Em 1 de abril de 2024, o órgão oficiou a Diretoria Administrativa do Hospital Maternidade Vila Nova Cachoeirinha e o Secretário Municipal de Saúde de São Paulo, para ciência e tomada de providências cabíveis. Em 30 de abril de 2024 e em 23 de maio de 2024, o pedido de esclarecimento foi reiterado. Até o momento, o Ministério das Mulheres não obteve resposta.

Ao Secretário de Saúde do Estado de São Paulo, a Ouvidoria solicitou informações acerca da lista de serviços e unidades hospitalares com condições de ofertar suporte para a realização do abortamento legal no estado. Também questionou se há orientação da Secretaria de Saúde aos profissionais dos equipamentos para que haja o cumprimento da decisão liminar do Ministro Alexandre de Moraes do STF (Supremo Tribunal Federal) em ADPF 1141 que suspendeu a Resolução do Conselho Federal de Medicina (CFM) n.2378/2024.

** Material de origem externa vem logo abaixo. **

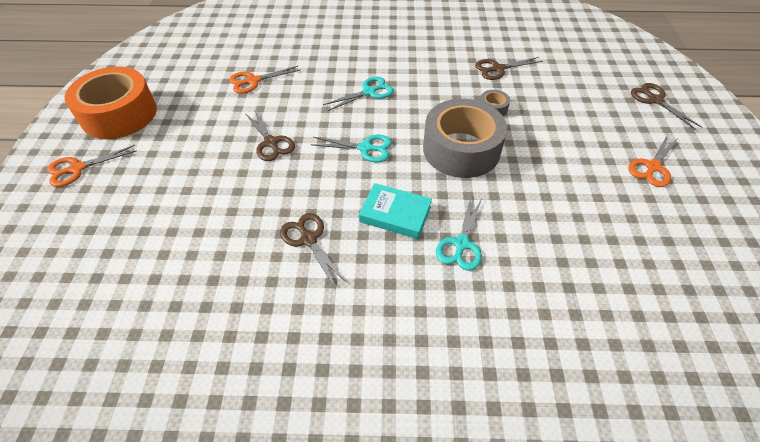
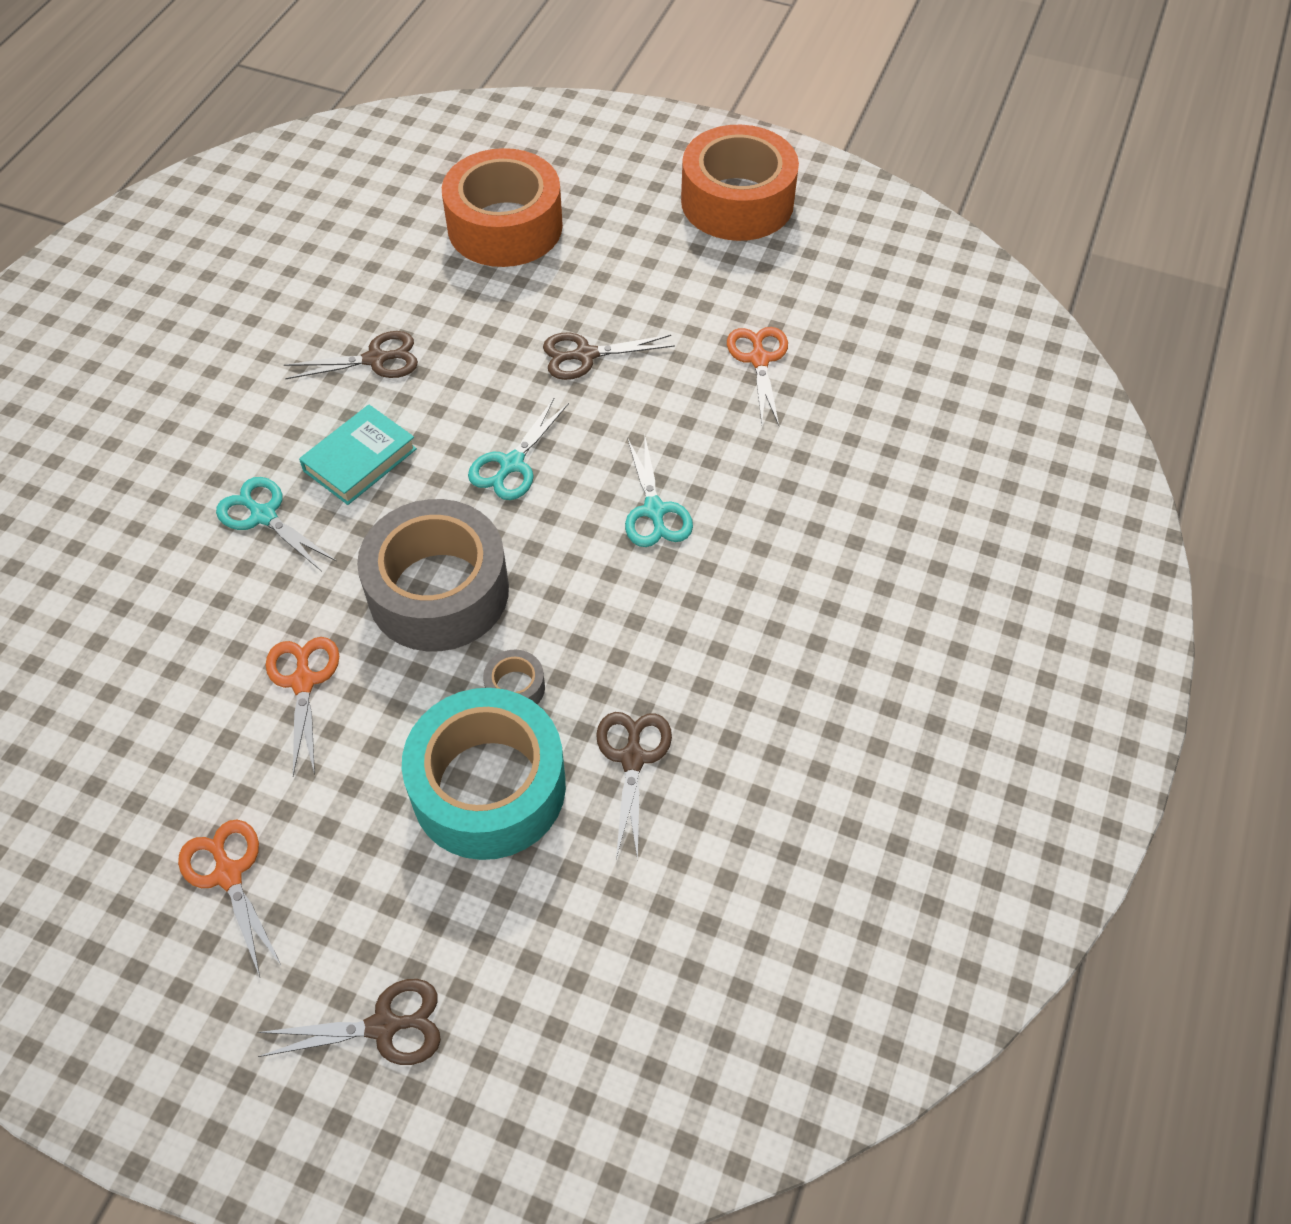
camera: 110 degrees right, 5 degrees up
(77, 168) = (634, 162): orange scissors -> orange scissors (303, 681)
(155, 215) = (505, 226): none -> orange tape
(543, 102) = (488, 787): none -> turquoise tape

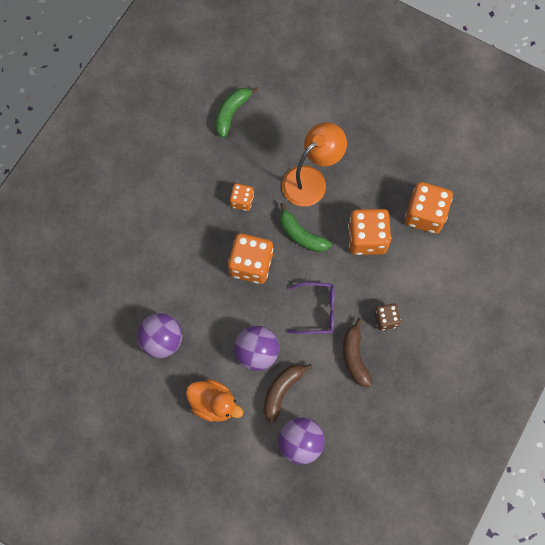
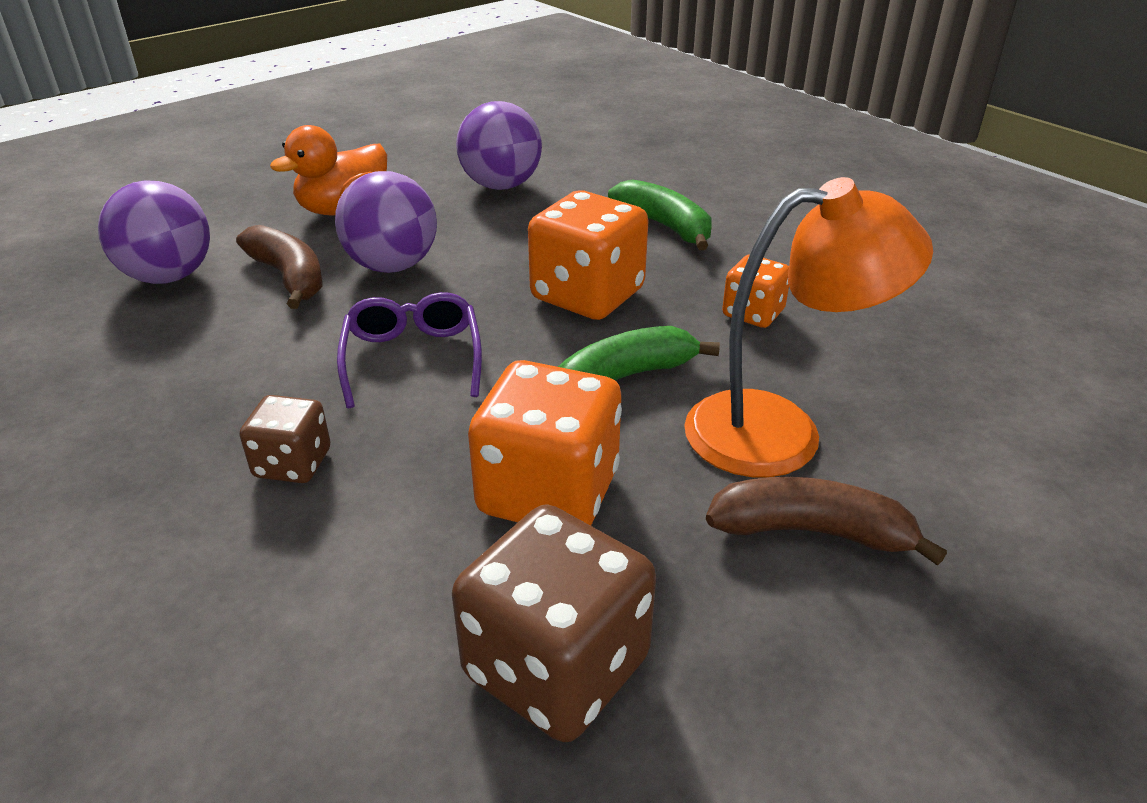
camera: 110 degrees right, 35 degrees down
(232, 113) = (1014, 345): green banana -> green banana (665, 226)
(311, 180) = (780, 431): orange lamp -> orange lamp turned 75 degrees counterclockwise
(317, 311) = (413, 358): purple glasses -> purple glasses turned 150 degrees clockwise
(354, 356) = (255, 386): brown banana -> brown banana (812, 531)
(425, 215) = (556, 667): orange dice -> brown dice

Com relação ao Projeto de Lei 1904/2024, o governo federal atua para que o PL não seja votado. Conforme pontua a ministra das Mulheres, Cida Gonçalves, nós não podemos permitir, enquanto sociedade, um retrocesso como este. Não se trata de um debate político ou religioso, estamos falando da garantia da vida e do respeito à dignidade de meninas e mulheres.

Cabe ainda ressaltar que, desde janeiro de 2023, o governo federal tem atuado para enfrentar barreiras de acesso ao aborto legal impostas nos últimos anos. O Brasil anunciou:

– o desligamento do país do Consenso de Genebra sobre Saúde da Mulher e Fortalecimento da Família;

– a Revogação da Portaria 2.561, de 2020, que orientava profissionais da saúde a comunicar à autoridade policial os casos de aborto legal atendidos;

– e a revisão de normas, portarias e diretrizes relacionadas à saúde reprodutiva para adequação à legislação vigente, a partir da promoção dos direitos humanos e de diretrizes científicas.”